168澳洲幸运5开奖网:Baldur’s Gate 3 has a great fast travel system that is sensibly woven into the world. Your first experience with this is probably meeting Gale while he’s stuck in a portal, where you pull him out to safety. Around the map, you’ll find a variety of other portals that work in the same way. There’s also a pseudo-fast t🌄ravel system thanks to your camp, but unfortunately, this one doesn’t work too well any more.
Fast travel portals become less useful as the game goes on. There’s nothing wrong with them per se, but the first map in Act One is the one you’re mostly likely to bounce around. Baldur’s Gate 3 is a fairly freeform game at the start, with your main objectives quickly becoming ‘leave Act One for Act Two’ while any attempt to do so warns you that you are drastically underlevelled. The task set to you really is to explore fully, 168澳洲幸运5开奖网:learn how the game works, connect with the cast, and lay the groundwork.

168澳洲幸运5开奖网: Baldur's Gate 3 Wastes Its Circus
There's a circus outside Baldur's Gate itself, but unfortunately the game doesn't𝓀 explore things in very much♕ depth
From Act Two onwards, there’s more directionality. You might zip back to the start of a quest marker once you’re done with whatever dungeon or tower it sent you to, but mostly you’re moving in ways that make constant progress. You might (and definitely should) wander far and wide to take in everything, but the main focu🐷s of your adventure will always be clear. With that driving you onwards, you might use fast travel far less, and reღly on camp travel much more.
In Act One, the camp system makes sense. You click a button and off you go to camp, down down down by the river. You chat, maybe rest up, then fast travel to wherever you want to go. As you go thr✱ough the game, your camp changes, and when you leave camp you’ll get the option to teleport back to exactly where you were, rather than via the nearest portal. This is less grounded in the game’s reality, with the methodology never explained. Likewise, how exactly you make camp in s⭕ome of these places, and where you go, is never explained.

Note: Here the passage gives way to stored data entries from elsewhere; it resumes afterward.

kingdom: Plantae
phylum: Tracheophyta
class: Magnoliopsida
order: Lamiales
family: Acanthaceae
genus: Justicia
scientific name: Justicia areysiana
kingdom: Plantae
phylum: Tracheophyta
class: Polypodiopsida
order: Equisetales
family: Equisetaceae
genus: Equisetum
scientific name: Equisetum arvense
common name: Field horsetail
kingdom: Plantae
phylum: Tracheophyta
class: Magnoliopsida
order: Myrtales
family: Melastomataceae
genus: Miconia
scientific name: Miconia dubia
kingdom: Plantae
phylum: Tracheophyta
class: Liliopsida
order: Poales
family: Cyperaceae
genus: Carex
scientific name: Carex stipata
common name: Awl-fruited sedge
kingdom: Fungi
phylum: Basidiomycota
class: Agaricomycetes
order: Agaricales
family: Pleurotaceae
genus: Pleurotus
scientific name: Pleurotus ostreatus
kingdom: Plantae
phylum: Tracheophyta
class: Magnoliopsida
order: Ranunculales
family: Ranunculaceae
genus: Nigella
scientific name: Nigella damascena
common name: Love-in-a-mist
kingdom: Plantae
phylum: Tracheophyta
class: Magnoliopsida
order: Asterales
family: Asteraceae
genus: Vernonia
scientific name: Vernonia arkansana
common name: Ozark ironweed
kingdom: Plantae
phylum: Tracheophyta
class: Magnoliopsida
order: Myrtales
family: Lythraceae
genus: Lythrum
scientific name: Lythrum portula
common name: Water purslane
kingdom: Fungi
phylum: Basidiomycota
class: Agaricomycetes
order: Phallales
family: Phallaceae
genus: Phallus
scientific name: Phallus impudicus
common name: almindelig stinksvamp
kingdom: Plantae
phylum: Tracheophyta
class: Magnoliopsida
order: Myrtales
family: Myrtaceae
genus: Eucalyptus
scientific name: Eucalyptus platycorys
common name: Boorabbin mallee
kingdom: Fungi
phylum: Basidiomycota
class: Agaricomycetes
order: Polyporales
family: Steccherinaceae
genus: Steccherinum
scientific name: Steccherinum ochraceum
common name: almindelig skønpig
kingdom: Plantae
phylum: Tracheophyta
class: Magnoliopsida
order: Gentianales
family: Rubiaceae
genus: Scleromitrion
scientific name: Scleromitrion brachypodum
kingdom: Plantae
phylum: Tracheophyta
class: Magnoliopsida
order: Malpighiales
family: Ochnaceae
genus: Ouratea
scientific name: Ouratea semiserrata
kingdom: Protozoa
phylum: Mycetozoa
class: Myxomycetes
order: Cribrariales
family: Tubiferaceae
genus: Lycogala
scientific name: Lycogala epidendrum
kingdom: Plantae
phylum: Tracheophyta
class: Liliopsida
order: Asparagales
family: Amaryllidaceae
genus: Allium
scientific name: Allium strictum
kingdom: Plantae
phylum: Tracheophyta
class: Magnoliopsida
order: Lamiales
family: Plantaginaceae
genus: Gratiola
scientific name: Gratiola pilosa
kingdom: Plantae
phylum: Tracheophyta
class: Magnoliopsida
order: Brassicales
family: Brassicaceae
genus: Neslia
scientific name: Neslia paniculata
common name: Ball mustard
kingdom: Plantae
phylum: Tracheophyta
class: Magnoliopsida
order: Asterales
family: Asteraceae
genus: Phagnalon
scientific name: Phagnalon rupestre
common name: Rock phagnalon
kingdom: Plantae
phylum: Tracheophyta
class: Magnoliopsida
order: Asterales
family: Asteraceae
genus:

Now, I don’t really care. The same way I don’t care that a short rest is only a second long, or that I can carry nine greataxes in my pocket before they get heavy, video game logic needs to be applied for things to run smoothly. But lately, this camp fast travel system has been causing a lot of issues. Eve⭕r since the latest update, it hasn’t quite worked correctly.
It used to be that you’d leave camp, and appear right back where you left off. Perhaps the party configuration changed, perhaps it didn’t, but either way there was never much to think about. Now though, it still takes you back to the same spot on the map, but seems to struggle with heights. In one instance, Lae’zel teleported into a room above us and ended up in a huge fight th🅷at I might have struggled with even as a full party. The rest of us couldn’t find a way to reach her, and the locked room coupled with some Hold Person spells meant she couldn’t even flee.
In the end, the🅰 solution was to reload an earlier save. I’m used to constantly saving so only about 30 minutes of progress was lost, and I ended up discovering a side quest I missed the ♓first time, but that’s besides the point. Or more accurately, maybe it’s above the point. In another instance, Karlach teleported to the floor above and ended up in a cutscene that I had to race up the stairs to be part of.
This cutscene eventually led to a fight, and while Karlach could have handled herself alone, I shouldꦏn’t be chasing the game like this. With Lae’zel, it was a room I had no intention of going in and still may never - I’m unsure how to even reach it. With Karlach, I was planning on heading to the floor above and venturing into every room anyway, but when the joy of the game is discovery, it feels like it has been robbed from you in these instances.
I’ve only noticed this issue in the last couple of days, but that coincides with my arrival in Act Three’s second area. I hadn’t noticed it before, but there’s not much verticality in the rest of the map. Most of the height in the early and mid game is achieved by parapets or ledges that offer higher ground while being on the same floor. There’s rarely a floor directly above you, it’s usually up a cliff face. Either that, or it’s through a hard barrier where you need 🍰to load the upper or lower floor, making it a different map and therefore protected from this bug.
Of course, the way around it is the classic fast travel system. While it’s annoying to not be abܫle to zip right back in place for fear of companions appearing above you, the portal travel system still exists, even if it’s less useful in the later game. Since there&rܫsquo;s always one nearby, you can rely on these portals to get you basically where you need to be, entirely risk free. Even if you’re Gale.